Render everything in the entries below from the line containing "Désolé, nous ne pouvons pas trouver" down to the line containing "filtres ou la recherche.", both included, as a Markdown table with a Row column numbering each line and a Content column holding it, skipping any blank lines.

# # # #

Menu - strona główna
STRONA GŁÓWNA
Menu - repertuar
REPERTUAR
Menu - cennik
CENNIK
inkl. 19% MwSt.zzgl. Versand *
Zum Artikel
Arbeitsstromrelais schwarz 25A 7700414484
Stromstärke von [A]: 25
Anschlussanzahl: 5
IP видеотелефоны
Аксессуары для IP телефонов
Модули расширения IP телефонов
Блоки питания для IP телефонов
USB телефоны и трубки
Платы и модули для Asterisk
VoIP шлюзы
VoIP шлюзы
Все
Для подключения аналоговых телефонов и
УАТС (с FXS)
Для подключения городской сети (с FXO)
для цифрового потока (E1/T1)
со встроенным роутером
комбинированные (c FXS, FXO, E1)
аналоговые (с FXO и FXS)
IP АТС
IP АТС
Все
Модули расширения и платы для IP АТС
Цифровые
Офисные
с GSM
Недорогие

# # # #

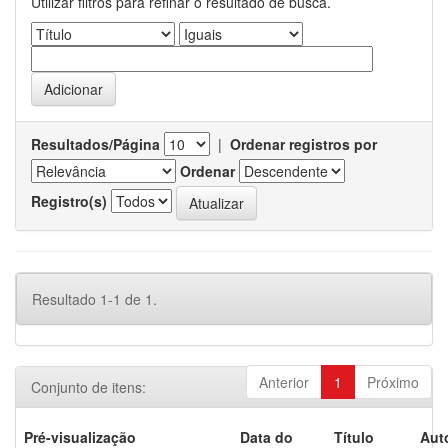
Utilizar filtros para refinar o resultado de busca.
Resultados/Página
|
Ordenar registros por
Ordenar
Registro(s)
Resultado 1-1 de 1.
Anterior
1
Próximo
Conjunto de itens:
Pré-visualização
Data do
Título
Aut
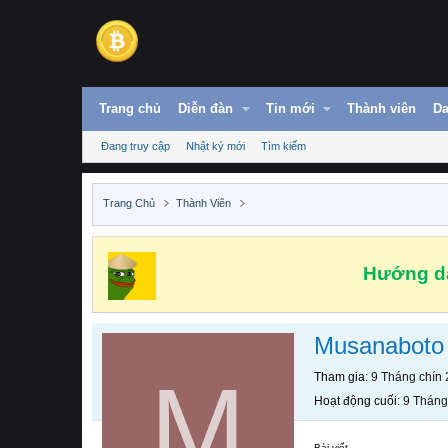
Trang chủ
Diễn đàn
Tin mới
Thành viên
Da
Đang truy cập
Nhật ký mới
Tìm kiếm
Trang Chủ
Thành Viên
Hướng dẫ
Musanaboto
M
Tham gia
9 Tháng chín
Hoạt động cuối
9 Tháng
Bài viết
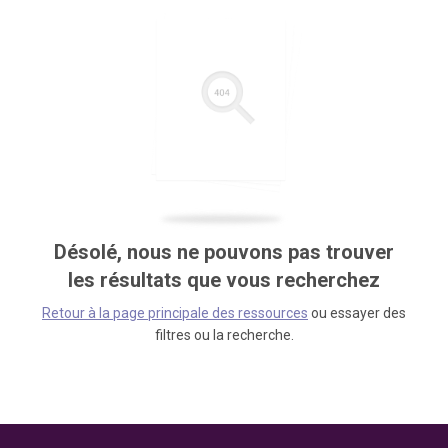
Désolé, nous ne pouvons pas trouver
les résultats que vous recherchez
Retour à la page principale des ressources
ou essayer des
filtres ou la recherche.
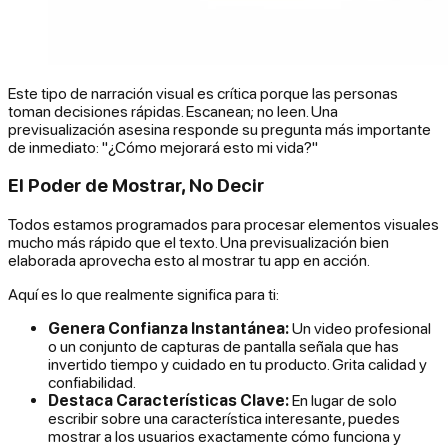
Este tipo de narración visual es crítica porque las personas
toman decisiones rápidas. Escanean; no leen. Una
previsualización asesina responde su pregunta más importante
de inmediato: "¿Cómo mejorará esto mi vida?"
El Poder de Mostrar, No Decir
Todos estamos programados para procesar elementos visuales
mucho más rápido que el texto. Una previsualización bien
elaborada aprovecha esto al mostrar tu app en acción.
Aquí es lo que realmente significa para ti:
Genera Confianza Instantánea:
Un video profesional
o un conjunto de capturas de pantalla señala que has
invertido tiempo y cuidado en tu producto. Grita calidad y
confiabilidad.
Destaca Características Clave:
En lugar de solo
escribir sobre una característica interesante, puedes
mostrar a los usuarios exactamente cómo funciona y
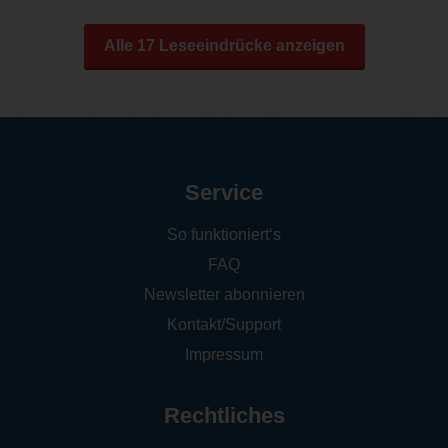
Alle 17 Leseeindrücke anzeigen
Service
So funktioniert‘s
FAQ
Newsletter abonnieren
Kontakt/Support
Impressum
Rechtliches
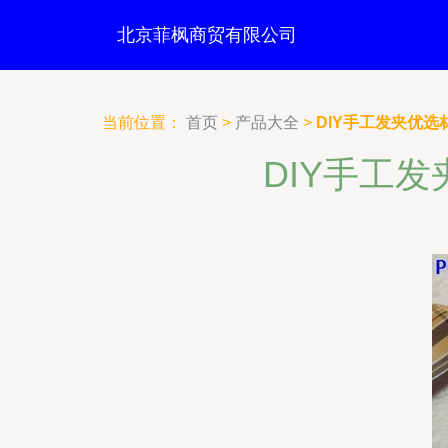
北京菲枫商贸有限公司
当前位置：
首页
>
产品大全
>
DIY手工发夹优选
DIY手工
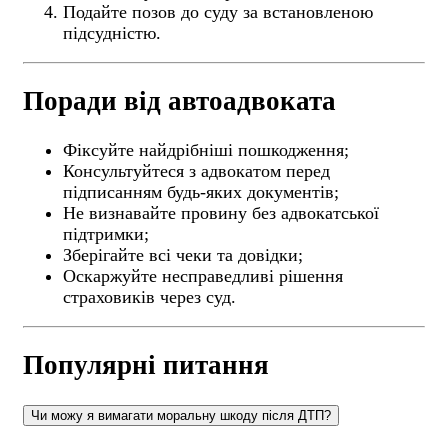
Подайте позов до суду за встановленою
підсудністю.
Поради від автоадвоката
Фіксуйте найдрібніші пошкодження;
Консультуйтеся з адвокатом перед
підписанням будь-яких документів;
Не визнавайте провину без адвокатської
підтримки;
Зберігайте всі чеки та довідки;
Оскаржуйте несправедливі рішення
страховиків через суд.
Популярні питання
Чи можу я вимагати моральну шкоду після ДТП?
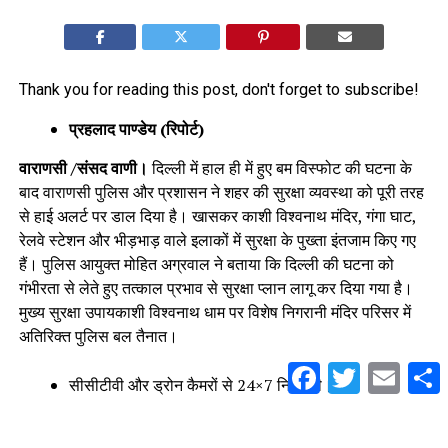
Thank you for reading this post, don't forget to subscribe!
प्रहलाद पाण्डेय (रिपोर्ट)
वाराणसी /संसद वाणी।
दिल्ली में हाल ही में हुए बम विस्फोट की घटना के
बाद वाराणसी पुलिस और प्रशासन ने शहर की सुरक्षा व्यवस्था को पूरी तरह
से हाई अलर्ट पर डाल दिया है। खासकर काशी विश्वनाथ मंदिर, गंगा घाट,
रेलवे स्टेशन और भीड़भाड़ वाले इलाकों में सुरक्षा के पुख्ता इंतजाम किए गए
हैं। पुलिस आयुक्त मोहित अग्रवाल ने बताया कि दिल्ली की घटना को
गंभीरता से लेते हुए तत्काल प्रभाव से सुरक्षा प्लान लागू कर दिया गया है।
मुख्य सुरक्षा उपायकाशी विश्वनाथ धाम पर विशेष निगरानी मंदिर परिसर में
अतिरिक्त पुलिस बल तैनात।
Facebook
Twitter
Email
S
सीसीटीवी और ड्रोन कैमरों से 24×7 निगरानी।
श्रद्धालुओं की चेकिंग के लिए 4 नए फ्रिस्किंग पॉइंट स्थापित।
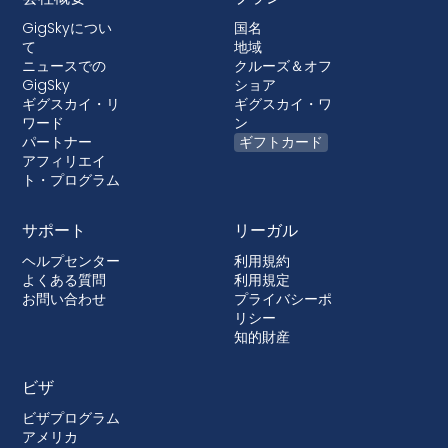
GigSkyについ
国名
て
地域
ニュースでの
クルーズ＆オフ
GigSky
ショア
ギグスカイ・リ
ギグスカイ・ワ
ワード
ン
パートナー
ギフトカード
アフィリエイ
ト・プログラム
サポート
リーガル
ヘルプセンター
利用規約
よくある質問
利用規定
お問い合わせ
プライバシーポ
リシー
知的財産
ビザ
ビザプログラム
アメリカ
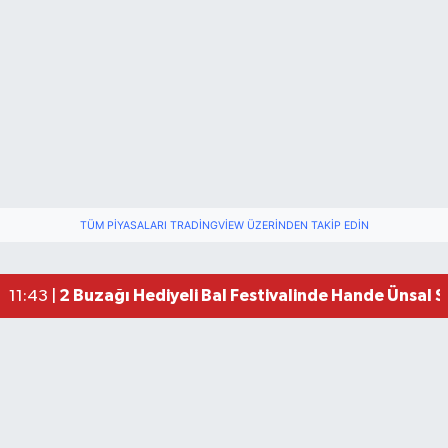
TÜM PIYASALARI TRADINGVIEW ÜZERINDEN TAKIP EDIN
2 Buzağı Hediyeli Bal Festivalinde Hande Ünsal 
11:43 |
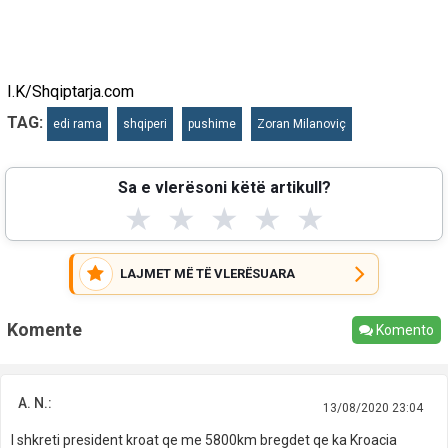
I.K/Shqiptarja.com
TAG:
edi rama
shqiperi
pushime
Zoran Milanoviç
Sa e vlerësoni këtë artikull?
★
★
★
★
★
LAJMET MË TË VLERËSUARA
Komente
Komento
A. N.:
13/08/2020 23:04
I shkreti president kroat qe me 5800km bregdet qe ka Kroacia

# # # #

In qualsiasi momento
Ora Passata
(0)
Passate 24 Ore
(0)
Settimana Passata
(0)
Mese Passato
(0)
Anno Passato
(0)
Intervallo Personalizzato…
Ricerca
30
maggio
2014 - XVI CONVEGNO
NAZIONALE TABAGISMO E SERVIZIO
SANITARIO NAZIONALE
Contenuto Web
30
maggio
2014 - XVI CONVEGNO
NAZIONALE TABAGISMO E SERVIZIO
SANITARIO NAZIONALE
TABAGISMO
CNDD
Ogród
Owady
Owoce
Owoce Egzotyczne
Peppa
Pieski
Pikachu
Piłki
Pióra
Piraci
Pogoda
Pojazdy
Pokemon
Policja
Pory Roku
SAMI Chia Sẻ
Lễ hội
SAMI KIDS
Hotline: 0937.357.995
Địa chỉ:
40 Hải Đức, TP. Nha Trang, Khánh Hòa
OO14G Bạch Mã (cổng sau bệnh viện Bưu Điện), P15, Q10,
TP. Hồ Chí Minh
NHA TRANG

# # # #

Solution for this exercise
| Row | Content |
|---|---|
| 1 | Désolé, nous ne pouvons pas trouver |
| 2 | les résultats que vous recherchez |
| 3 | Retour à la page principale des ressources |
| 4 | ou essayer des |
| 5 | filtres ou la recherche. |